Gratitude and Thanks and More


Lorna and I attended the Thanksgiving service at church on Sunday at our home parish of St. John’s-by-the-Lake in Grand Bend.  Being by the Lake (Huron) is not the same as being at our cottage-by-the-sea in Prince Edward Island.  However, it is nice to be worshipping there again.  The priest preached a very good sermon on gratitude.  He covered a lot of territory including Aesop’s fable of Androcles and the Lion as well as the parable of the wicked tenants from last week’s Gospel where the master who planted a vineyard and the dastardly servants who not only wouldn’t give the master of the vineyard his due but instead killed the master’s some when he came to them.   Now that another Thanksgiving has come and almost gone my thoughts turn to what I am grateful for.  There is the usual of family, health, health care, hearth and home, security, and the opportunities I have had to worship God in different ways and in different places in the past year.

 I am also grateful that a friend brought to my attention a column by Rev. Bob Ripley who is as retired United Church minister.  Ripley was the senior minister at the most prominent United Church in London Ontario before retiring a few years ago.  Ripley has written a weekly column in the London Free Press for many years.  In the recent column, Ripley proclaimed that, in effect, he no longer believes in organized religion.  Ripley states unequivocally:

Where once I proclaimed the doctrines of Christianity with passion and sincerity, I am now convinced that religion, all religion, is man-made. As with the long line of deities dotting the history of our species, the idea of one God, Yahweh, made manifest in Jesus of Nazareth, is our means to an end — to explain how we got here, for instance, or to avoid looking fate in the face or to gain an edge over our enemies.

The juxtaposition of this column, Thanksgiving, and the Gospel parable of a week ago is propitious.  I am, as I mentioned, grateful that I was made aware of the column.  I am no longer a regular reader of the Free Press for a number of reasons— which I don’t want to get into now— so I might well have missed it.  I am grateful for the column itself as it has caused me to reflect on my relationship to organized religion.  I am also grateful for the parable of the wicked tenants that was the subject of three sermons in the last two weeks. 

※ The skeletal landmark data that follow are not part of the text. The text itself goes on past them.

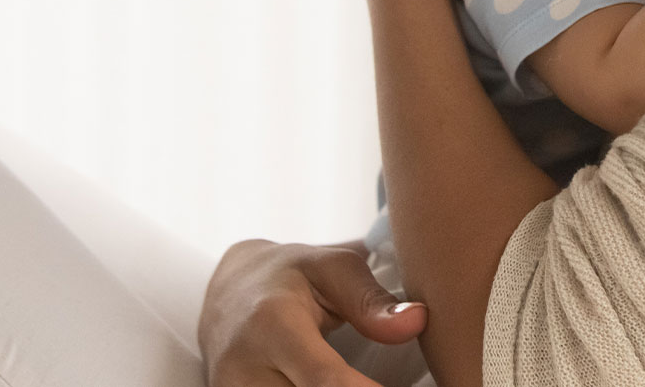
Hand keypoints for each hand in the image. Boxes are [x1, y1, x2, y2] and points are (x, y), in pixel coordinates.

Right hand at [199, 238, 425, 386]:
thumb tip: (418, 322)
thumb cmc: (291, 275)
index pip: (324, 378)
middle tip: (379, 377)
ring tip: (362, 376)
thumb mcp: (333, 268)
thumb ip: (373, 300)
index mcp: (274, 324)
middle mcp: (244, 370)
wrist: (226, 291)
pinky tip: (341, 382)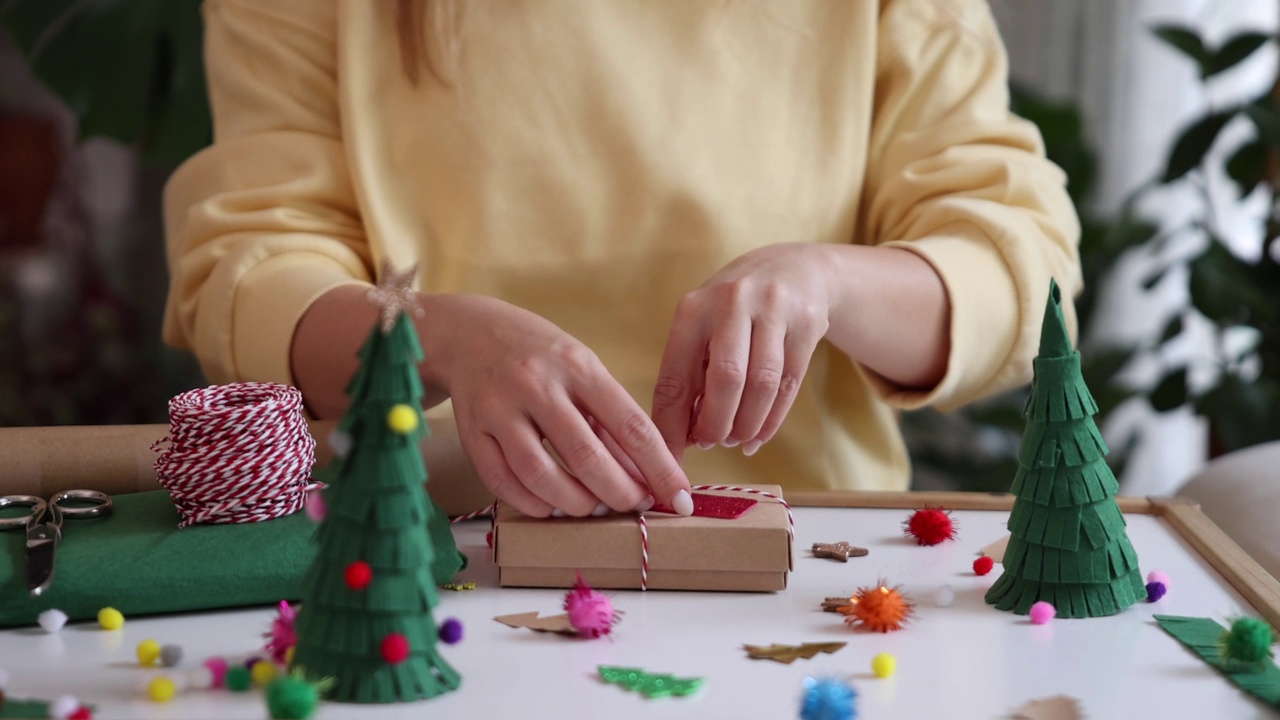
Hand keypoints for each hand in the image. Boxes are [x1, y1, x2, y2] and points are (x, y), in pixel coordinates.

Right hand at [428, 295, 691, 517]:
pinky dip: (533, 503)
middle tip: (634, 506)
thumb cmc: (541, 355)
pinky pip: (503, 481)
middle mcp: (536, 385)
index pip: (630, 424)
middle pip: (586, 455)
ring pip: (540, 473)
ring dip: (576, 503)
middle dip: (619, 493)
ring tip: (594, 508)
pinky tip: (552, 506)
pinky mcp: (472, 432)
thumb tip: (646, 476)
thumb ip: (612, 419)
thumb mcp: (583, 368)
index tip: (679, 498)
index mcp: (577, 366)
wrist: (469, 333)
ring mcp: (499, 409)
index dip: (659, 468)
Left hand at [651, 244, 832, 460]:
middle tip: (712, 443)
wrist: (792, 268)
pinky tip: (758, 435)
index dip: (672, 424)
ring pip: (762, 384)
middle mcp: (733, 303)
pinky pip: (789, 384)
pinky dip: (772, 419)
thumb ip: (689, 376)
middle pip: (726, 380)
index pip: (676, 377)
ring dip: (747, 424)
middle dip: (716, 424)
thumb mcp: (702, 328)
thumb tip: (681, 437)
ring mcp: (774, 310)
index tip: (670, 457)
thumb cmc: (732, 310)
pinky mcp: (807, 323)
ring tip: (736, 439)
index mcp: (693, 309)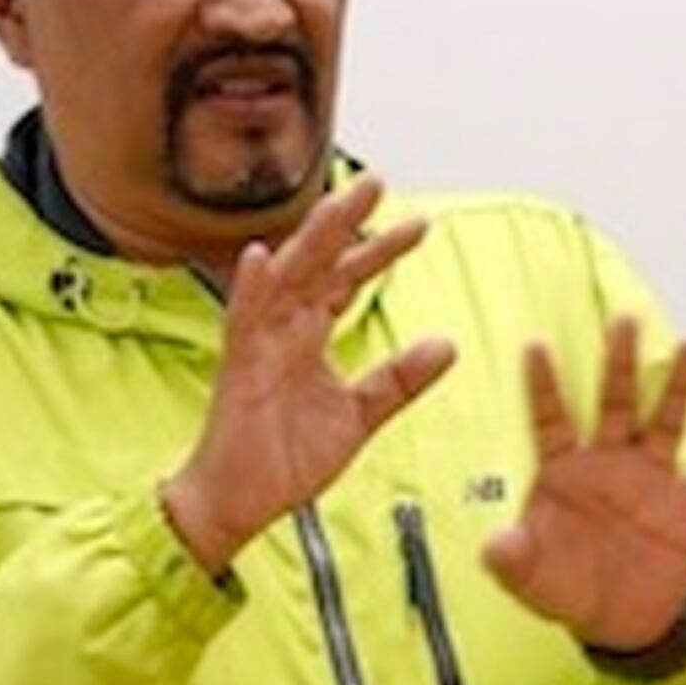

In my relatively short career as a parish priest I have said to myself and occasionally to others in a fit of satire or perhaps irony (I’m not sure which) that the only thing wrong with church is the people—they tend to mess things up, make it inconvenient, disappointing at times, and generally not what God intends—at least in my idea of what church should be.  In the parable (Matthew 21:33-46), Jesus is using the parable to criticize the religious authorities for the way they practice their religion:

When the chief priests and the Pharisees heard his parables, they realized that he was speaking about them. They wanted to arrest him, but they feared the crowds, because they regarded him as a prophet. 

I can understand why someone who has served as an ordained minister or priest for many years or even a few years becomes disillusioned about the institution and all its human shortcomings.   Ripley notes that his disenchantment with religion was one of the reasons he retired early from his church position.  Jesus certainly was critical of the religious leaders and many of the people in his day.  There is much to criticise in the church and its ‘cheap grace’ as Dorothee Solle calls it in her book Thinking About God which I am currently reading.  She cites this term of Dietrich Bonhoeffer where the church is coopted by the ruling powers of the society in which it resides whether it is the Germany of Hitler or the economic powers and systems of today.  She notes that Bonhoeffer pleads, “that the church should take the risk of setting out to proclaim God’s commands as being valid today, as concretely, exclusively and radically as can be conceived”.  The church should, as Ripley notes, comfort the afflicted and afflict the comfortable. 

Solle states that because we are fallible does not mean that the gospel of Jesus Christ was not ethics-free and the church should not be either, “That we are fallible people and can make mistakes (in discerning God’s will) did not lead Bonhoeffer to withdraw from a world of action”.  The church is indeed imperfect but Jesus did not come to abolish religion but rather to fulfill God’s command for God’s people.  We are called to discern God’s will and to follow God’s commandments even if our efforts will inevitably flawed.  Let us give thanks and praise the Lord.